*** Data to examine

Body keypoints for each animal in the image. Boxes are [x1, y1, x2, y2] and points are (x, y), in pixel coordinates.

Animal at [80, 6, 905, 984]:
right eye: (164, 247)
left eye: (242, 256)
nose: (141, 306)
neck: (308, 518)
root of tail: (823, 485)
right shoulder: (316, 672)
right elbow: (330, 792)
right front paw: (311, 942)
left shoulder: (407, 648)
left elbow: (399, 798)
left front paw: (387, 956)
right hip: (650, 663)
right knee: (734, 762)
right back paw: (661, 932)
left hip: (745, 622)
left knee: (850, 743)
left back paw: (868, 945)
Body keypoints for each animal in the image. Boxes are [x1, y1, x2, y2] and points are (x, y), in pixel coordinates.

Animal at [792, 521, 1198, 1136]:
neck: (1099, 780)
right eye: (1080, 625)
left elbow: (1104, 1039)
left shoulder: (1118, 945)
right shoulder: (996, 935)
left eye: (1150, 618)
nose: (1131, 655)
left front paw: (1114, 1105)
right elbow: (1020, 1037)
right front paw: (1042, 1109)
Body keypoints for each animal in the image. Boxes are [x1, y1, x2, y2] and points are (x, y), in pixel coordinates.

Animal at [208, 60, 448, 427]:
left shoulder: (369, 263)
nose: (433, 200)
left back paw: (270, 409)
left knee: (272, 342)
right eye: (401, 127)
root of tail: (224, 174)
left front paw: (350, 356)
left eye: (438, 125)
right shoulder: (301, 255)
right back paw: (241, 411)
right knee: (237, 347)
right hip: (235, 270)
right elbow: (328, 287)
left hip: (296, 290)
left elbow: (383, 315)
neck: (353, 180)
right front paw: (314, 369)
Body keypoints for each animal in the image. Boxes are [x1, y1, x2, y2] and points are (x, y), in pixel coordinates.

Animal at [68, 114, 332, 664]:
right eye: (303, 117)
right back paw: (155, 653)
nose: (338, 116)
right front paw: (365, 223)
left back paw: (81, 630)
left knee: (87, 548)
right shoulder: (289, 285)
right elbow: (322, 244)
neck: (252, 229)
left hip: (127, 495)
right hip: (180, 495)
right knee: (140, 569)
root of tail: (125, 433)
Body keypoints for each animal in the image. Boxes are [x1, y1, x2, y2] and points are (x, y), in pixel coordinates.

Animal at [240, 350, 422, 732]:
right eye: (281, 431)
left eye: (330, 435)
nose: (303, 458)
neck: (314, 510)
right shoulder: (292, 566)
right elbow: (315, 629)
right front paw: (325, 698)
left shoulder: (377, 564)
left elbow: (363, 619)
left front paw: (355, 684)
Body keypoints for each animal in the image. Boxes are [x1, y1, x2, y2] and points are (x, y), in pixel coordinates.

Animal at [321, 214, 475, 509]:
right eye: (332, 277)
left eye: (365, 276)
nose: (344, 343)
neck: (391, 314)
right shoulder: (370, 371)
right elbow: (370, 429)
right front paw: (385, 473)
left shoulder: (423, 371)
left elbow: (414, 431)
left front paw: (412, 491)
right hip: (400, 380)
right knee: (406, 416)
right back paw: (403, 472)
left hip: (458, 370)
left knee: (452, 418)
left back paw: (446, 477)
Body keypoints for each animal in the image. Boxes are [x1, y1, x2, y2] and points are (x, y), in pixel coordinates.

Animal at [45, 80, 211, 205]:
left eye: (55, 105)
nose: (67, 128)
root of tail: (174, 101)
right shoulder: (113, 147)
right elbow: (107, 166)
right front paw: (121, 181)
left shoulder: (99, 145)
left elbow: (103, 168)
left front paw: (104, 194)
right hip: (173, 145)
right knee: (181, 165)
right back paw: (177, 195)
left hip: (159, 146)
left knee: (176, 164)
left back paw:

******

#### [Your task]
Reproduce every record above exactly as it appears.

#### [Finished exercise]
Body keypoints for each animal in the image. Boxes are [x1, y1, x2, y2] and points are (x, y), in pixel coordinates.

Animal at [80, 6, 905, 984]:
right eye: (164, 247)
left eye: (242, 256)
nose: (141, 306)
neck: (308, 518)
root of tail: (823, 485)
right shoulder: (316, 672)
right elbow: (330, 792)
right front paw: (311, 942)
left shoulder: (407, 648)
left elbow: (399, 798)
left front paw: (387, 956)
right hip: (650, 663)
right knee: (734, 762)
right back paw: (661, 932)
left hip: (745, 622)
left knee: (850, 743)
left back paw: (868, 945)
Body keypoints for each animal in the image. Boxes are [x1, y1, x2, y2] and points are (x, y), in pixel coordinates.

Animal at [792, 521, 1198, 1136]:
neck: (1099, 780)
right eye: (1080, 625)
left elbow: (1104, 1039)
left shoulder: (1118, 945)
right shoulder: (996, 935)
left eye: (1150, 618)
nose: (1131, 655)
left front paw: (1114, 1105)
right elbow: (1020, 1037)
right front paw: (1042, 1109)
Body keypoints for each animal in the image. Boxes are [x1, y1, x2, y2] and points are (x, y), in pixel coordinates.

Animal at [208, 60, 448, 427]:
left shoulder: (369, 263)
nose: (433, 200)
left back paw: (270, 409)
left knee: (272, 342)
right eye: (401, 127)
root of tail: (224, 174)
left front paw: (350, 356)
left eye: (438, 125)
right shoulder: (301, 255)
right back paw: (241, 411)
right knee: (237, 347)
right hip: (235, 270)
right elbow: (328, 287)
left hip: (296, 290)
left elbow: (383, 315)
neck: (353, 180)
right front paw: (314, 369)
Body keypoints for each animal in the image. Boxes are [x1, y1, x2, y2] and points are (x, y), in pixel coordinates.

Animal at [68, 114, 332, 664]:
right eye: (303, 117)
right back paw: (155, 653)
nose: (338, 116)
right front paw: (365, 223)
left back paw: (81, 630)
left knee: (87, 548)
right shoulder: (289, 285)
right elbow: (322, 244)
neck: (252, 229)
left hip: (127, 495)
right hip: (180, 495)
right knee: (140, 569)
root of tail: (125, 433)
Body keypoints for each animal in the image. Boxes are [x1, y1, x2, y2] and points are (x, y), in pixel coordinates.

Animal at [240, 350, 422, 732]:
right eye: (281, 431)
left eye: (330, 435)
nose: (303, 458)
neck: (314, 510)
right shoulder: (292, 566)
right elbow: (315, 629)
right front paw: (325, 698)
left shoulder: (377, 564)
left elbow: (363, 619)
left front paw: (355, 684)
Body keypoints for each animal in the image. Boxes are [x1, y1, x2, y2] and points are (x, y), in pixel coordinates.

Animal at [321, 214, 475, 509]:
right eye: (332, 277)
left eye: (365, 276)
nose: (344, 343)
neck: (391, 314)
right shoulder: (370, 371)
right elbow: (370, 429)
right front paw: (385, 473)
left shoulder: (423, 371)
left elbow: (414, 431)
left front paw: (412, 491)
right hip: (400, 380)
right knee: (406, 416)
right back paw: (403, 472)
left hip: (458, 370)
left knee: (452, 418)
left back paw: (446, 477)
Body keypoints for each animal in the image. Boxes are [x1, y1, x2, y2] and points are (x, y), in pixel coordinates.

Animal at [45, 80, 211, 205]:
left eye: (55, 105)
nose: (67, 128)
root of tail: (174, 101)
right shoulder: (113, 147)
right elbow: (107, 166)
right front paw: (121, 181)
left shoulder: (99, 145)
left elbow: (103, 168)
left front paw: (104, 194)
right hip: (173, 145)
right knee: (181, 165)
right back paw: (177, 195)
left hip: (159, 146)
left knee: (176, 164)
left back paw:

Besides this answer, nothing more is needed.